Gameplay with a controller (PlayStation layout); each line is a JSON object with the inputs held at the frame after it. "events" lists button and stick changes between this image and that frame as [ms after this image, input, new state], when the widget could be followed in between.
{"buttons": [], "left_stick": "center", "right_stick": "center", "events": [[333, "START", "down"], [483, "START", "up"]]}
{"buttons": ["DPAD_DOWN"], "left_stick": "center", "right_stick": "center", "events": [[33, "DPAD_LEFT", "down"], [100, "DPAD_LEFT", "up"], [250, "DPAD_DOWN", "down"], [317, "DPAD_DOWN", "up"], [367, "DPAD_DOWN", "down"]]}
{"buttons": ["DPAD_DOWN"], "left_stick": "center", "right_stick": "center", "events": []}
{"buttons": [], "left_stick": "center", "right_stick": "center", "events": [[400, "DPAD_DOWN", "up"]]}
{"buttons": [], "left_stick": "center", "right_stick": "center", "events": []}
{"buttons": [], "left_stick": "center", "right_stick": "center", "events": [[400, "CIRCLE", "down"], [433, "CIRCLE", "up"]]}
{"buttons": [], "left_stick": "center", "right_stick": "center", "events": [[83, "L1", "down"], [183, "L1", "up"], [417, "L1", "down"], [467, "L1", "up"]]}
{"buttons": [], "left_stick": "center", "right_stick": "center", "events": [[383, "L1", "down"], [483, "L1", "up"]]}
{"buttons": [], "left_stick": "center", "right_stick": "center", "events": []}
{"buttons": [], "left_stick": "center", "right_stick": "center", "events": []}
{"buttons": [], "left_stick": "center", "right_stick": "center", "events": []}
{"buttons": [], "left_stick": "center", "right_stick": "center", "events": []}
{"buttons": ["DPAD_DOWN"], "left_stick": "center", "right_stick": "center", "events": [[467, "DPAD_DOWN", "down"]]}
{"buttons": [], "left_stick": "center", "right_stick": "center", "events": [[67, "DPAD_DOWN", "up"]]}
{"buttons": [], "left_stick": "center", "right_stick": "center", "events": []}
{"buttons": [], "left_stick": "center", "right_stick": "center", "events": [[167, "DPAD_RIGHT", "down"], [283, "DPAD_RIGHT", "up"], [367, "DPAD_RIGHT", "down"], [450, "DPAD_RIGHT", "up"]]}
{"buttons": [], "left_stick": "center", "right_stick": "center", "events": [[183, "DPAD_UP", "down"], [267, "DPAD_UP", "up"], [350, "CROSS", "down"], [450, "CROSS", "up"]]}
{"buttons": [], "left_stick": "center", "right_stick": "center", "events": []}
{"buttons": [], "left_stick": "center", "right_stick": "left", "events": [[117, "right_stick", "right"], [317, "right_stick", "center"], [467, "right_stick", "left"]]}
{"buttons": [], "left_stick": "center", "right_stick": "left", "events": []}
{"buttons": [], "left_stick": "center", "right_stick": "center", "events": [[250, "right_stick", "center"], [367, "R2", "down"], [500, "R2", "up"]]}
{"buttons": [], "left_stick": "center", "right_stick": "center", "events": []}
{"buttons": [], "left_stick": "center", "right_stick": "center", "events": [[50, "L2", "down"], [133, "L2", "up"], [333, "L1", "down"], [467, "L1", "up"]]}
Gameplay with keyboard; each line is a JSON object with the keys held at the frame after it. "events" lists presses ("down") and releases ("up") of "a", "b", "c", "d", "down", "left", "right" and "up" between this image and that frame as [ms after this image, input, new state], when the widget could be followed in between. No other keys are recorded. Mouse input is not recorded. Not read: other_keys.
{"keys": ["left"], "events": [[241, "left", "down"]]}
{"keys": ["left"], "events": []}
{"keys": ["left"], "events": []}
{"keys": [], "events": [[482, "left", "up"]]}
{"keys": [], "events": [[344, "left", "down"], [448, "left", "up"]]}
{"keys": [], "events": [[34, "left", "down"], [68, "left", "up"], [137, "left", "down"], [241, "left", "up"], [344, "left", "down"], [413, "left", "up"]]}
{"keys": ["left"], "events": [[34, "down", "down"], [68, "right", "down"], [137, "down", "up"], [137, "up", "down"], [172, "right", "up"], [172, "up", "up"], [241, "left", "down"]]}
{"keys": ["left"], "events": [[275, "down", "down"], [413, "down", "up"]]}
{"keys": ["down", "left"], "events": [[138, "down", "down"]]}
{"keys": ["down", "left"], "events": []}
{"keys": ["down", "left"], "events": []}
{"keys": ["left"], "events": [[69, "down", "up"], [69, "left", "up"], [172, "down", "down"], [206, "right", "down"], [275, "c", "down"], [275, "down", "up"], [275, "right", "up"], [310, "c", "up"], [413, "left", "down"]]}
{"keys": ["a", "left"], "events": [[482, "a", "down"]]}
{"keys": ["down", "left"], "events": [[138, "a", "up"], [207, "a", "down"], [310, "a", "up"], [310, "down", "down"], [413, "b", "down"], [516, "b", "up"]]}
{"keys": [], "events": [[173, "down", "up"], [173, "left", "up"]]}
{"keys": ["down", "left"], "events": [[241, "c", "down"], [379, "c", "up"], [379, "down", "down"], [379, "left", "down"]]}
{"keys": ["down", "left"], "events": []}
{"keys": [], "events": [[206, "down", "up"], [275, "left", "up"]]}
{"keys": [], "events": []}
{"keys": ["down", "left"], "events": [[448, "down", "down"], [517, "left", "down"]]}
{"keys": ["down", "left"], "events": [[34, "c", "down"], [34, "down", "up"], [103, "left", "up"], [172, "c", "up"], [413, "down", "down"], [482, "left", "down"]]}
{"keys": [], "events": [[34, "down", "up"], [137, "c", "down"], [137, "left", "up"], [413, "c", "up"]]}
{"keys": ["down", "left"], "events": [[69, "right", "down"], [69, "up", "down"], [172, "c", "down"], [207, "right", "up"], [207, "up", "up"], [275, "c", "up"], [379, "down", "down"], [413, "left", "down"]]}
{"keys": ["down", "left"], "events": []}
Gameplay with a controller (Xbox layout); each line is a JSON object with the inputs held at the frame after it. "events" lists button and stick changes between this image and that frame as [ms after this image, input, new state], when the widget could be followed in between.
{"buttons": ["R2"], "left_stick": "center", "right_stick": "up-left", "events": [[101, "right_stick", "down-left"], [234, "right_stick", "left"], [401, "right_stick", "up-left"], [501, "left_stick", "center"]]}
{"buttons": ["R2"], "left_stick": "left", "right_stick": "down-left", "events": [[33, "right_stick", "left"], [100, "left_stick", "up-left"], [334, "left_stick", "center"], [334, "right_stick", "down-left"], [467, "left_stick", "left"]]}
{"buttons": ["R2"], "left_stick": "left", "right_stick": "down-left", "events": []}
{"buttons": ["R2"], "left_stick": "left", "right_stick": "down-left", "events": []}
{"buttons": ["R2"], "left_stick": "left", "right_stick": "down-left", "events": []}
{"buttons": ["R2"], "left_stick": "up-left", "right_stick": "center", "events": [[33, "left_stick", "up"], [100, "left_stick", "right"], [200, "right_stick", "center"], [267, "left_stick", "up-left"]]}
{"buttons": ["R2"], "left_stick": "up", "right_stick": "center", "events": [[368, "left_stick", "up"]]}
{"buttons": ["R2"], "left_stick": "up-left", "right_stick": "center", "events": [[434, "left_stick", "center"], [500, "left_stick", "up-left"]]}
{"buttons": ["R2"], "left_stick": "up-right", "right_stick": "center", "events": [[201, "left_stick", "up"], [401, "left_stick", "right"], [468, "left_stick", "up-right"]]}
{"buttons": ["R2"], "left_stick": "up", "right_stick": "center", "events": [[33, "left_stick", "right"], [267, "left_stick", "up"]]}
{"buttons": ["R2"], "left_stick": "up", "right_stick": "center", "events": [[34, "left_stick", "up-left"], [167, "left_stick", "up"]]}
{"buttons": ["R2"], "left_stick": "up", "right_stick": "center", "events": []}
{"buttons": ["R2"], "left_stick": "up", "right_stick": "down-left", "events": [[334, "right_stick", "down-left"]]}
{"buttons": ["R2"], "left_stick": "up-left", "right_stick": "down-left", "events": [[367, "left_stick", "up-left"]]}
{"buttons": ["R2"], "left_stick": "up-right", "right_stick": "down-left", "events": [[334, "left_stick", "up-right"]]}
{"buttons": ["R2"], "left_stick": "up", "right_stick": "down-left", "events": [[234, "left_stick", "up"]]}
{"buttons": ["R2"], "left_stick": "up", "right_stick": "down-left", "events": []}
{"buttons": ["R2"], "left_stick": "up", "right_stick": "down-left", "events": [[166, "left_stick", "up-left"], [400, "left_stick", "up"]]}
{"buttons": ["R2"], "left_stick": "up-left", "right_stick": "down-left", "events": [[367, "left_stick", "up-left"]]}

# [Task instructions]
Each line holding the word "this" must be copied from the data.

# [Exercise response]
Gameplay with a controller (PlayStation layout); each line is a JSON object with the inputs held at the frame after it. "events" lists button and stick changes between this image and that frame as [ms after this image, input, new state], when the widget could be followed in between.
Gameplay with keyboard; each line is a JSON object with the keys held at the frame after it. "events" lists presses ("down") and releases ("up") of "a", "b", "c", "d", "down", "left", "right" and "up" between this image and that frame as [ms after this image, input, new state], when the widget could be followed in between. No other keys are recorded. Mouse input is not recorded. Not read: other_keys.
Gameplay with a controller (Xbox layout); each line is a JSON object with the inputs held at the frame after it. "events" lists button and stick changes between this image and that frame as [ms after this image, input, new state], when the widget could be followed in between.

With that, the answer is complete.